After trying all the options mentioned above to no satisfaction, we built a set of open-source tools that go the next step on the journey towards seamless test-driven development. It is called Tertestrial and offers a way to run a test (or a set of tests) with zero or one keystroke from within your editor as you work on your code. Tertestrial is based on the following principles:
- There is always a test that is driving your development. That is the test you want to run. As you drill deeper, you run more specific tests, but at any time there is always exactly one test that is telling you the next thing to do.
- Good developers often have the relevant test open in the editor, right next to the code that it describes. Chances are that your cursor is also somewhere inside that test!
With Tertestrial you can run the test you are currently working on in your editor via a hotkey:
Compared to running tests manually, you save the hassle of switching to the terminal and entering the test to run. Now it’s just one keystroke to run a test the first time, and then 0 or 1 keystrokes to run it again! You always run just the one test that is relevant, and only when you want it run.
who is the winner?
Let’s tally up the different solutions against each other:
The table visualizes how Tertestrial combines the advantages of the different existing approaches without incurring significant disadvantages. It thereby helps you to really lean on your tests while developing code, and let them drive out feature after feature from the outside in, with very little debugging. There are plugins for the most popular code editors. And since Tertestrial performs almost all business logic on the server, editor plugins are very simple and more editors can be supported relatively easily. Configuration happens via a YAML file that can be scaffolded by a setup assistant. Please give it a try!

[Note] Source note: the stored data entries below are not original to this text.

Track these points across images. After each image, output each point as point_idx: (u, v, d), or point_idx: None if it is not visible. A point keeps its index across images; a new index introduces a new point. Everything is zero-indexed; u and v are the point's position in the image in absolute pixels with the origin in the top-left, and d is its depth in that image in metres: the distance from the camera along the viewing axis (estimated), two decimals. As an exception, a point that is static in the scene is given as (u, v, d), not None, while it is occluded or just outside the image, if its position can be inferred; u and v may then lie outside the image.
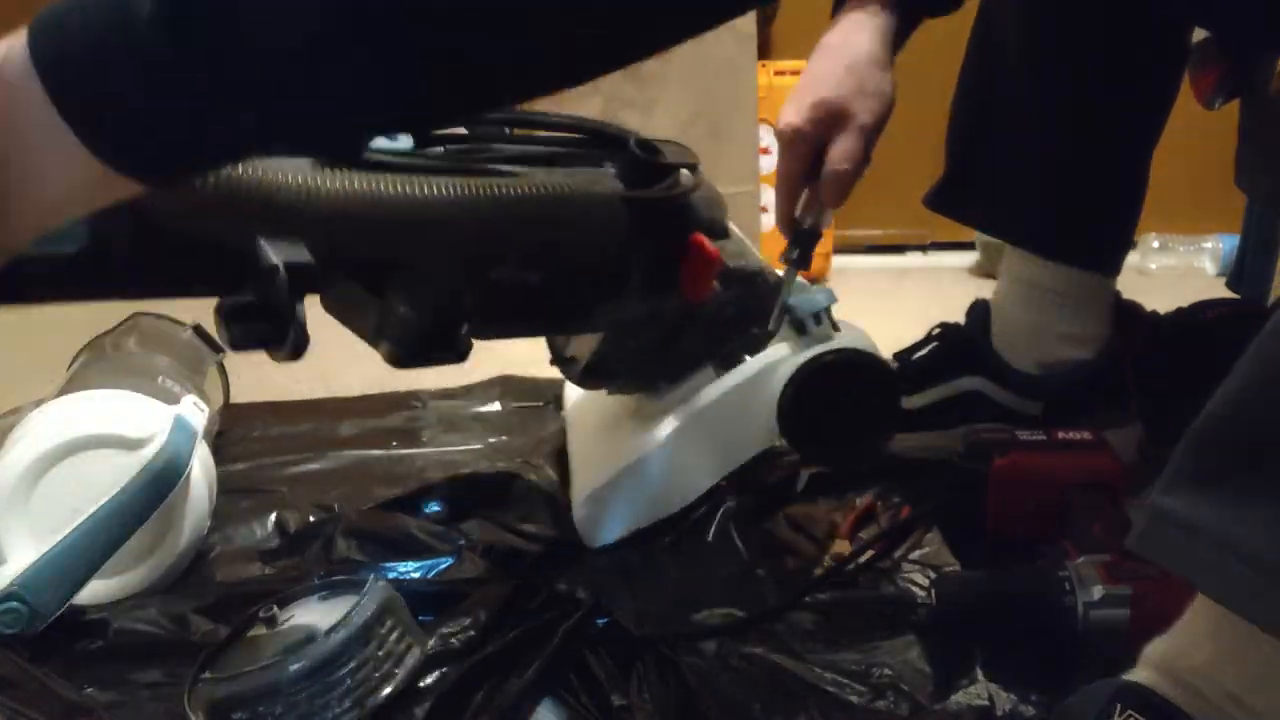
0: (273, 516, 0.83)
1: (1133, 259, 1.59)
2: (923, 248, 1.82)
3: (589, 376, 0.77)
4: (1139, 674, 0.48)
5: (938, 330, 0.97)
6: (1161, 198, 0.86)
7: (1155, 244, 1.75)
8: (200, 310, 0.96)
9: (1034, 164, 0.84)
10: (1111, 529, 0.67)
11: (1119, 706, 0.45)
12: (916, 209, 0.94)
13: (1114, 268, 0.87)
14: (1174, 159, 0.84)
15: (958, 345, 0.92)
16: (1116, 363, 0.86)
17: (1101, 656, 0.60)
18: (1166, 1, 0.74)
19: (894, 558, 0.76)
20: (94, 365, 0.87)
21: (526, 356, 1.34)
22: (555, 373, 0.81)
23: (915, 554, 0.77)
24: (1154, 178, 0.87)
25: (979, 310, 0.92)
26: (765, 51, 1.65)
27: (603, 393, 0.83)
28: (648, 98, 1.44)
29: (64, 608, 0.66)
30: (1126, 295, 0.91)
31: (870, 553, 0.76)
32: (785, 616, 0.69)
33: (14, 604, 0.64)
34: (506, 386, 1.11)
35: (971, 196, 0.90)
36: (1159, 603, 0.58)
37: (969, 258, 1.80)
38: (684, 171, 0.68)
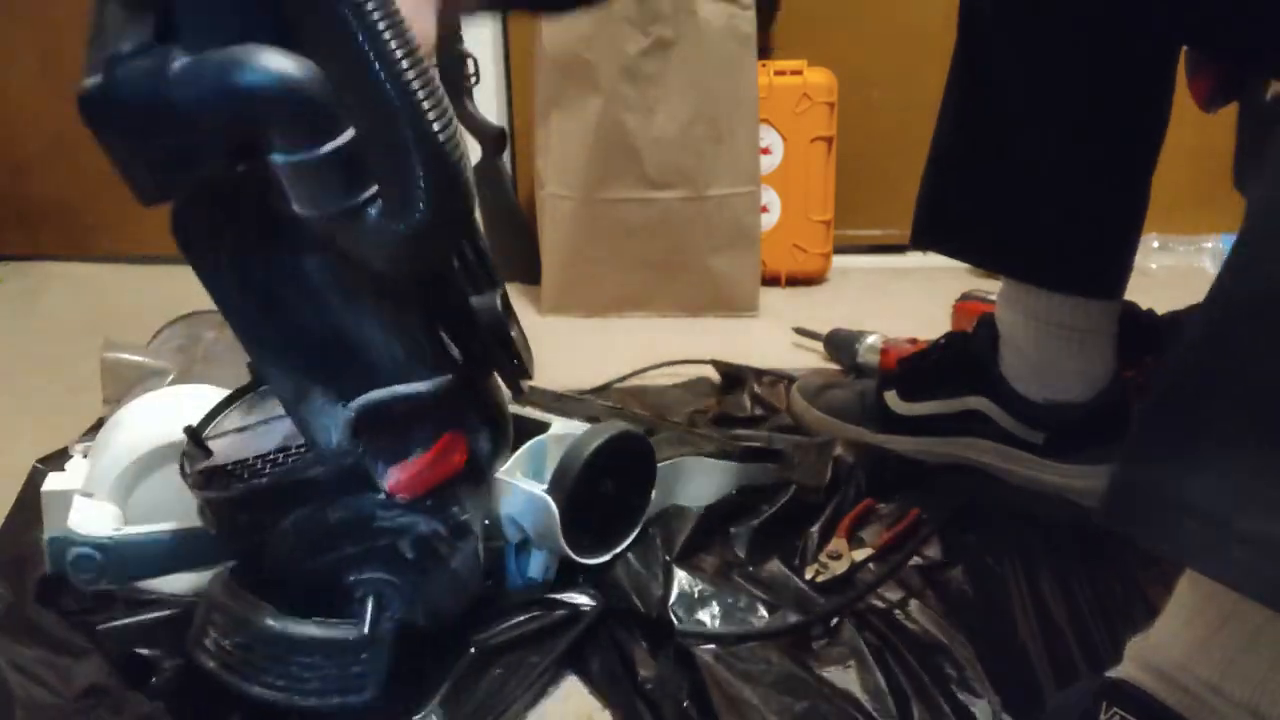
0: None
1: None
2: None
3: None
4: (1122, 670, 0.48)
5: (944, 340, 0.96)
6: (1161, 198, 0.85)
7: (1155, 244, 1.75)
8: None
9: (1030, 193, 0.82)
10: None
11: (1105, 704, 0.46)
12: (916, 209, 0.94)
13: (1118, 292, 0.85)
14: (1174, 159, 0.84)
15: (965, 362, 0.91)
16: (1122, 396, 0.86)
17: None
18: (1160, 27, 0.73)
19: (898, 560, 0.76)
20: (222, 342, 0.87)
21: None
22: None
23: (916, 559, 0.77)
24: (1154, 178, 0.86)
25: (987, 330, 0.90)
26: (765, 51, 1.65)
27: None
28: (648, 99, 1.44)
29: (126, 585, 0.67)
30: (1126, 295, 0.91)
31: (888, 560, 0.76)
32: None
33: (93, 552, 0.64)
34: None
35: (963, 230, 0.88)
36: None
37: (969, 257, 1.80)
38: None
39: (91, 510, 0.67)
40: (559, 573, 0.71)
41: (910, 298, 1.60)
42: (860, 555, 0.76)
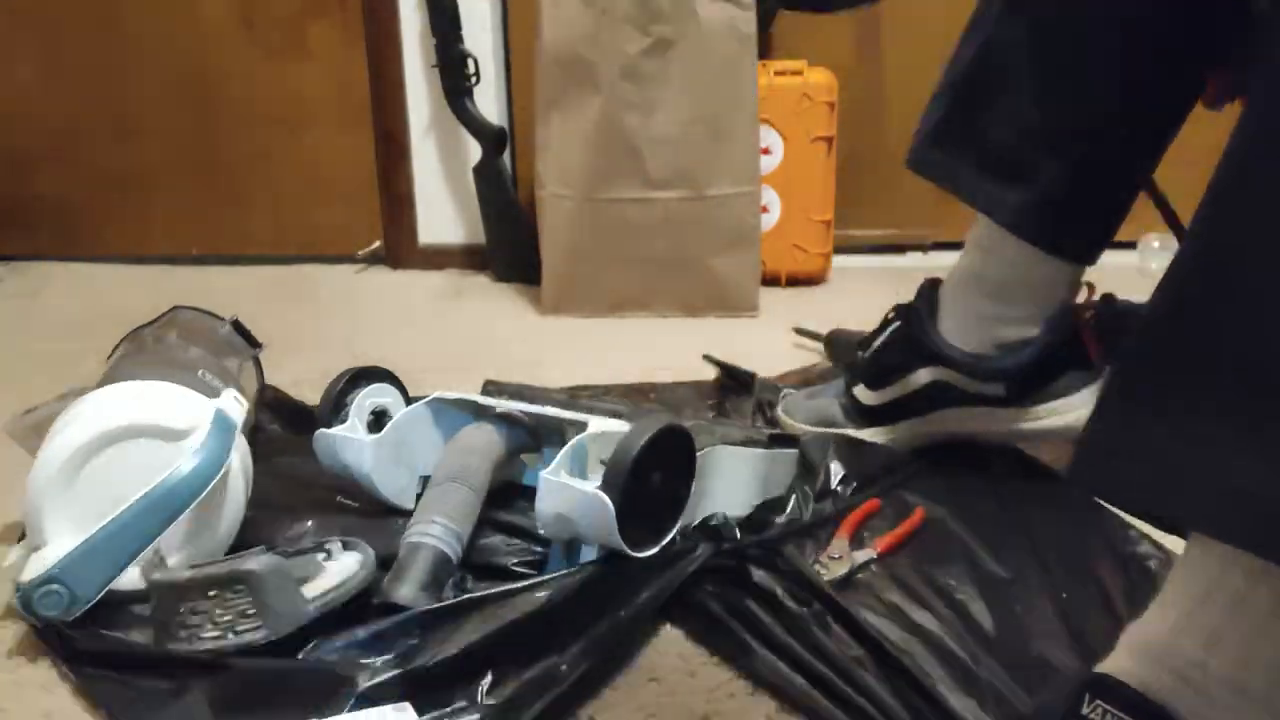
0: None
1: (1132, 259, 1.60)
2: (923, 248, 1.82)
3: None
4: (1109, 663, 0.49)
5: (893, 314, 0.96)
6: (1162, 198, 0.86)
7: (1155, 244, 1.75)
8: (239, 303, 0.96)
9: (1035, 147, 0.82)
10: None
11: (1087, 698, 0.46)
12: (916, 209, 0.94)
13: (1091, 259, 0.86)
14: (1175, 159, 0.84)
15: (908, 336, 0.92)
16: (1071, 330, 0.86)
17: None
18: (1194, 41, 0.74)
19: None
20: (135, 357, 0.88)
21: (531, 359, 1.34)
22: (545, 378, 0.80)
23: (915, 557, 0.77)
24: (1156, 178, 0.86)
25: (924, 299, 0.91)
26: (765, 51, 1.65)
27: None
28: (648, 98, 1.44)
29: (101, 593, 0.67)
30: (1126, 295, 0.90)
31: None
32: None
33: (55, 587, 0.66)
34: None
35: (959, 161, 0.87)
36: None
37: (969, 258, 1.79)
38: None
39: (36, 558, 0.69)
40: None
41: (910, 298, 1.60)
42: (862, 556, 0.76)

- Tertestrial server: https://github.com/Originate/tertestrial-server
- Vim client: https://github.com/Originate/tertestrial-vim
- Emacs client: https://github.com/dmh43/emacs-tertestrial
- Atom client: https://github.com/charlierudolph/tertestrial-atom
next steps for Tertestrial development
Tertestrial is already a pretty useful co-pilot for any software developer the way it is right now. The next steps in this area could include more intelligent selection and triggering of test runs based on which changes have been made (“oh, you just changed a comment, no point in running the test again”), which files have uncommitted Git changes, test coverage for the current line, which tests other developers have run when working on that line/function/class, etc.